Prompt 1 =
Pull from the plant listing the lines starting at the one with "collection date as typed: Transcribed" up to and including the one with "name author: Harv. ex J. Agardh", and repeat them word for word.

Selected excerpt =

══════════

TI in 2B:  Japanese divers' graves, consumed by windswept grass.
     Since diving was dangerous, the European boat owners employed mostly Japanese divers.  Sadly, the Japanese were generally indentured labour, usually for their passage to Australia and they rarely paid off their debts.
     There are over 700 Japanese graves in the TI cemetery.  These exclude the horrendous loss of life in the Darnley Deeps, the deep diving grounds near Darnley Island.
     My late father-in-law, Henry fled Indonesia during civil unrest and arrived in the Torres Strait to dive for shell in 1930s. I loved hearing about Henry's adventures.  One time we were yarning, he pointed out the Darnley Deeps on one of Tony's maritime charts and said in his melodic Malay accent, "very dangerous, very deep."
     He told me about ascending too fast in the case of an interested shark and knowing he would get the diving sickness.  The only solution was to get back in the water at the required depth and wait things out.  Often this was at night and so he waited, suspended in the liquid black.  He was one of the lucky ones to survive though for the three years I knew him till his death in 1997, he was crippled by joint pain he said was from diving sickness.


TI in 2B:  More graves.  Note the bases collapsing under the weight of the headstones.
     In 1979, the Japanese consulate erected a memorial to the divers who lost their lives during the pearling era.
     It is impossible to imagine how the divers felt working in an industry fraught with risks, yet they kept diving for seventy or so years.  After all, people needed buttons and buckles for how else could they button their frocks and keep suspended their britches?
     What was the Torres Strait pearling industry if not one of the earliest sweatshops servicing the garment industry.  A wetshop, rather.
     Remember, 24 April this year? A Bangladesh clothing factory collapsed killing 1,129 people.  Those sweatshops were manufacturing clothes at bargain basement wages for well-known clothing labels. 
     Australian companies were not involved in the tragedy, but ABC News reported on 24 June, Australianretailers Rivers, Coles, Target and Kmart linked to Bangladesh factory worker abuse.
     What is it about our society?  We want lifestyle.  We want the security workplace laws offer so absolute safety, minimum wages, maximum hours and a variety of paid leave entitlements. Yet we also want the luxury of cheap and often unnecessary clothes to follow fashion, electronics, toys and furnishings, all of which come at the expense of workers rights and often their lives in third world Asian countries.

══════════

Listed entries =
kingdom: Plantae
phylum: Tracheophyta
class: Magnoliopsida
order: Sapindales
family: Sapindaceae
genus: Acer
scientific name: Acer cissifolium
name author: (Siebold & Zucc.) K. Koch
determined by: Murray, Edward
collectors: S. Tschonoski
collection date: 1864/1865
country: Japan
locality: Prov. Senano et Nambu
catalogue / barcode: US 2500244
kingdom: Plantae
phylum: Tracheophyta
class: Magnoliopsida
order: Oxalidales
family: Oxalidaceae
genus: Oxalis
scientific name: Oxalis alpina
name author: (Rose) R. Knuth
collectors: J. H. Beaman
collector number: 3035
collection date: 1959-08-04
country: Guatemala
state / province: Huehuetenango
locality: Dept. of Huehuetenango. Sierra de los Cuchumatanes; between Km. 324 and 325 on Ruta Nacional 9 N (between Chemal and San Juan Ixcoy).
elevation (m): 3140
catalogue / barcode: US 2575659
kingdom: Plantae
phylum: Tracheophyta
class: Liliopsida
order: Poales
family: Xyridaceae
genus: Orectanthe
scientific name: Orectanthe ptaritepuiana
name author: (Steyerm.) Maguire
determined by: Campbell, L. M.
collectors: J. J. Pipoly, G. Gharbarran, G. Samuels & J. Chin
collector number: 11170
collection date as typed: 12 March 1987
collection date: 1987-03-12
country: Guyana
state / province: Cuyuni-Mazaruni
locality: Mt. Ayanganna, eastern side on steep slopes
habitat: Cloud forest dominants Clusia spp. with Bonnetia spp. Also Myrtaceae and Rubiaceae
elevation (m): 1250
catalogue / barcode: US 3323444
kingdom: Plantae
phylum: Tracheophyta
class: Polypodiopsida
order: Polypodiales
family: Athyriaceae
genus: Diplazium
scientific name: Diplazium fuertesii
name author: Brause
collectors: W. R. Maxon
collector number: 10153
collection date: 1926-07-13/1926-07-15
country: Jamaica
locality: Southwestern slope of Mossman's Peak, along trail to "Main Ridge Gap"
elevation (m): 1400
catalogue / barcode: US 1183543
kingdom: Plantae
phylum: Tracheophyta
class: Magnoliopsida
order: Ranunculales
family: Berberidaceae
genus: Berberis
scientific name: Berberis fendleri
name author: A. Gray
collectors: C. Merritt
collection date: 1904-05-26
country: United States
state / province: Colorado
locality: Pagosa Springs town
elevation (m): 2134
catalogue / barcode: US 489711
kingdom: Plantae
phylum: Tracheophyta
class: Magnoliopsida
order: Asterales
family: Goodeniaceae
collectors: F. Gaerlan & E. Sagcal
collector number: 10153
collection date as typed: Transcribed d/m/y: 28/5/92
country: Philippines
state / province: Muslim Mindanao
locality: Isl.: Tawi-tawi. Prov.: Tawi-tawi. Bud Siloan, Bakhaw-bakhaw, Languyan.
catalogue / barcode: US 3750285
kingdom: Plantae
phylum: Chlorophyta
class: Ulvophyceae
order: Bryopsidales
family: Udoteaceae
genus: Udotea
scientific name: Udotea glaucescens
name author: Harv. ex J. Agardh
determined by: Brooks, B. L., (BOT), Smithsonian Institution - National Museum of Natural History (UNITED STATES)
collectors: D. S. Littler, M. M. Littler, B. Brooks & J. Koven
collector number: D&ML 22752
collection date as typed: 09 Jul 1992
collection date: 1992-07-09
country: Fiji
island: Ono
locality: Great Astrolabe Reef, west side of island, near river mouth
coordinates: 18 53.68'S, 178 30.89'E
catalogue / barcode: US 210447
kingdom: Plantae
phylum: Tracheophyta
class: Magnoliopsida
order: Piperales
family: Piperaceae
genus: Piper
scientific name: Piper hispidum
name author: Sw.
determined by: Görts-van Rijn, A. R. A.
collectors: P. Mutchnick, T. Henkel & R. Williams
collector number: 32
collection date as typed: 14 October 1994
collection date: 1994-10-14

══════════

Prompt 2 =
From the piece on the Torres Strait pearling divers, copy the passage from "He told me about" up to and including "from diving sickness." without changing a word.

Written reply 1 =
collection date as typed: Transcribed d/m/y: 28/5/92
country: Philippines
state / province: Muslim Mindanao
locality: Isl.: Tawi-tawi. Prov.: Tawi-tawi. Bud Siloan, Bakhaw-bakhaw, Languyan.
catalogue / barcode: US 3750285
kingdom: Plantae
phylum: Chlorophyta
class: Ulvophyceae
order: Bryopsidales
family: Udoteaceae
genus: Udotea
scientific name: Udotea glaucescens
name author: Harv. ex J. Agardh

Written reply 2 =
He told me about ascending too fast in the case of an interested shark and knowing he would get the diving sickness.  The only solution was to get back in the water at the required depth and wait things out.  Often this was at night and so he waited, suspended in the liquid black.  He was one of the lucky ones to survive though for the three years I knew him till his death in 1997, he was crippled by joint pain he said was from diving sickness.